> [SELECTED EXTRACT]:
We all lined up along the railing, hands in the drops to signal our readiness to race. Rolling out, the pace immediately picked up. if you weren’t aggressive you would find yourself out of the race before it started. I worked my way up to the front group after having to bridge a couple of gaps myself on the first lap. I settled in under the sprinters line, in a group that was three deep. About four riders back, I wasn’t sure I’d be able to contest the sprint, whenever it was. But one by one, riders began pulling off the front, pace line style, until, at the moment we passed the start finish line I found myself on the front as the bell rang. One lap, I was on the front, and struck with absolutely no idea of what to do to win. I thought that I couldn’t ride off front. I’m not that strong. So, in error, I held back, biding my time, hoping someone would come around and I could grab their wheel in the hopes of coming around them in the finale. That person came around, charging, and I couldn’t close the gap to come around, and by turn four, I was out of contention for first. I pushed hard to hold second place. I realize now that the best chance was simply to bury myself for the last lap. I might have been able to hold first. At least it would have been much harder for the next rider to pull through.

(Credit: Jose Brujo Sandoval)

> [WORK TASK]:
Copy out the race account above word for word, from the first line through the credit line.

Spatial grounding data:

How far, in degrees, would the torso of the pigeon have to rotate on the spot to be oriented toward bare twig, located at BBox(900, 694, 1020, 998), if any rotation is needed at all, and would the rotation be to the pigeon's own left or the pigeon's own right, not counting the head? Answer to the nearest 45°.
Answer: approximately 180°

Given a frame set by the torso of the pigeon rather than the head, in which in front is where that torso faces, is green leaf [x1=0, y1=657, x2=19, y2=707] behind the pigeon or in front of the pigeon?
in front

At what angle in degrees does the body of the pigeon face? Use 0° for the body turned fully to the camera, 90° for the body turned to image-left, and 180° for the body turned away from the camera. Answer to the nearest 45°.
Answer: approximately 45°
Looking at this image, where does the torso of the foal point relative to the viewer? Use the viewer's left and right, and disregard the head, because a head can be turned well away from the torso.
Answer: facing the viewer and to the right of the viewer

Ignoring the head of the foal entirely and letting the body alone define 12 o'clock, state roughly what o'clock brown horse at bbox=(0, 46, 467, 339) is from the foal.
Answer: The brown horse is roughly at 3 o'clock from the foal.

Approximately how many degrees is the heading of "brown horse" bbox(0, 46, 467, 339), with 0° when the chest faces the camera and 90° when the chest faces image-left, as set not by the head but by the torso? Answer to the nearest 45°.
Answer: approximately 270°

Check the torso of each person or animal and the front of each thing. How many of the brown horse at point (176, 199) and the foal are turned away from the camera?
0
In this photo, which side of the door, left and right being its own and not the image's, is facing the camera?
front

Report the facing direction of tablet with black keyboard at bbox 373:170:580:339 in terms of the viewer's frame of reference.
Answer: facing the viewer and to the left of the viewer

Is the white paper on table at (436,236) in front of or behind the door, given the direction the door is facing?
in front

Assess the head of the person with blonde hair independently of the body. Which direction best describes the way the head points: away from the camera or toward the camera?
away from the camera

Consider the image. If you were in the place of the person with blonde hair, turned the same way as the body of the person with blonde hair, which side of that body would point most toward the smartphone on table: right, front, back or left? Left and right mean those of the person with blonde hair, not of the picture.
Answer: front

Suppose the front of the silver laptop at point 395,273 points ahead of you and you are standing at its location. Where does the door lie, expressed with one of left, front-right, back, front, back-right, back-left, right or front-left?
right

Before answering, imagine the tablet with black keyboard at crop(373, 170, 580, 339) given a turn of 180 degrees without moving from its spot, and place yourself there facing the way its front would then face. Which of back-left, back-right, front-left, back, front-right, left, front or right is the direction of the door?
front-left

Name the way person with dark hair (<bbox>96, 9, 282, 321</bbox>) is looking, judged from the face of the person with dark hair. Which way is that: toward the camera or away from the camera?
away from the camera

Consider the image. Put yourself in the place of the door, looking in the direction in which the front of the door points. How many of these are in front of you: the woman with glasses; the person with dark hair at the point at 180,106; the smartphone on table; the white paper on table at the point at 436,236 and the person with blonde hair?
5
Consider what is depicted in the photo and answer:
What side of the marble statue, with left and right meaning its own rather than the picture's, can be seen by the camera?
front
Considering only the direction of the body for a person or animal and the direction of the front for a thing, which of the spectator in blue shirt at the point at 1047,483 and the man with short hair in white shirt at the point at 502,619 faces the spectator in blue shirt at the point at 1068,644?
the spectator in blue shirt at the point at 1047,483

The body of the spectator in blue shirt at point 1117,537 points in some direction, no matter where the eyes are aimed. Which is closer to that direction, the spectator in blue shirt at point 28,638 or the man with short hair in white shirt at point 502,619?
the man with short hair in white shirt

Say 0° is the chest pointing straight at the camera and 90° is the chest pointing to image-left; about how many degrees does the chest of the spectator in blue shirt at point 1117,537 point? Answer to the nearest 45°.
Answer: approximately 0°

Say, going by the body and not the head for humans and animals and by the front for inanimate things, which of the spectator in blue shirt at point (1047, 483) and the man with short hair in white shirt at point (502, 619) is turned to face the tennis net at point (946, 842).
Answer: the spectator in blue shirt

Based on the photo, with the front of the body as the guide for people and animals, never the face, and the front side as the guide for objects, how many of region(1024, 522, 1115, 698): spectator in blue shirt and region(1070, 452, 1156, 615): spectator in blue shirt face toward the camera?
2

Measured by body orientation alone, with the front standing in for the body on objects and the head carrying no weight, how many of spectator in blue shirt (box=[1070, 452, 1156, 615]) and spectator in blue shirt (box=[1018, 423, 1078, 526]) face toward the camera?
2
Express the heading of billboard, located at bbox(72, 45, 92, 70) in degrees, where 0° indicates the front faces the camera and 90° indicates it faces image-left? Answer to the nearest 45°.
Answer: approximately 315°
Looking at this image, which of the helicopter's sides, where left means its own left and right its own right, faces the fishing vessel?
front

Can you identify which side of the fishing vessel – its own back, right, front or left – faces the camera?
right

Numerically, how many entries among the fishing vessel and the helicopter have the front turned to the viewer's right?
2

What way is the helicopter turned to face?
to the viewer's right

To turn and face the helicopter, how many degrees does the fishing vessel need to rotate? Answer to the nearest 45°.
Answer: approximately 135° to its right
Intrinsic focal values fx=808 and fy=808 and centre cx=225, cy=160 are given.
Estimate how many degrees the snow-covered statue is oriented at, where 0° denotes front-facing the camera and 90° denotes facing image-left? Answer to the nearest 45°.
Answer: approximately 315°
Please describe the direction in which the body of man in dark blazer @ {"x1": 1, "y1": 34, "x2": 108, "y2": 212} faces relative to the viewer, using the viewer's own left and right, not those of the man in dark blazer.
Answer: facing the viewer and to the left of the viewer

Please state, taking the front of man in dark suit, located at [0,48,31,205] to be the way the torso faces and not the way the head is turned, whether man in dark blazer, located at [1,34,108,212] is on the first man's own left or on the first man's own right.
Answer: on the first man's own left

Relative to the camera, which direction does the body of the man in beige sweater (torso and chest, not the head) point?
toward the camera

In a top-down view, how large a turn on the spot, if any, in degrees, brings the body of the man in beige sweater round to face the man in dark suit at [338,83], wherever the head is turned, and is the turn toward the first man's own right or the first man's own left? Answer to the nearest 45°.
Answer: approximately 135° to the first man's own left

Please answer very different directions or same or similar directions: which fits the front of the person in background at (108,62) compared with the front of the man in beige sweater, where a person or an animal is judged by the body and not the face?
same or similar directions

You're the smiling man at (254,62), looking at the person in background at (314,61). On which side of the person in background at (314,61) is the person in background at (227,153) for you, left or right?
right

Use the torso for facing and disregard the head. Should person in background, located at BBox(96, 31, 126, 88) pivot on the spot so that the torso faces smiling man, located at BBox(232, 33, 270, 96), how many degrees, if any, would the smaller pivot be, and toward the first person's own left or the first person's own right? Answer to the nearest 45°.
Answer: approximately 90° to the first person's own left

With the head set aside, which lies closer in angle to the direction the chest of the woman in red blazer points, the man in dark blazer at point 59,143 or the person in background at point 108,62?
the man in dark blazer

> [ANSWER TO THIS EXERCISE]:
We all lined up along the railing, hands in the drops to signal our readiness to race. Rolling out, the pace immediately picked up. if you weren’t aggressive you would find yourself out of the race before it started. I worked my way up to the front group after having to bridge a couple of gaps myself on the first lap. I settled in under the sprinters line, in a group that was three deep. About four riders back, I wasn’t sure I’d be able to contest the sprint, whenever it was. But one by one, riders began pulling off the front, pace line style, until, at the moment we passed the start finish line I found myself on the front as the bell rang. One lap, I was on the front, and struck with absolutely no idea of what to do to win. I thought that I couldn’t ride off front. I’m not that strong. So, in error, I held back, biding my time, hoping someone would come around and I could grab their wheel in the hopes of coming around them in the finale. That person came around, charging, and I couldn’t close the gap to come around, and by turn four, I was out of contention for first. I pushed hard to hold second place. I realize now that the best chance was simply to bury myself for the last lap. I might have been able to hold first. At least it would have been much harder for the next rider to pull through.

(Credit: Jose Brujo Sandoval)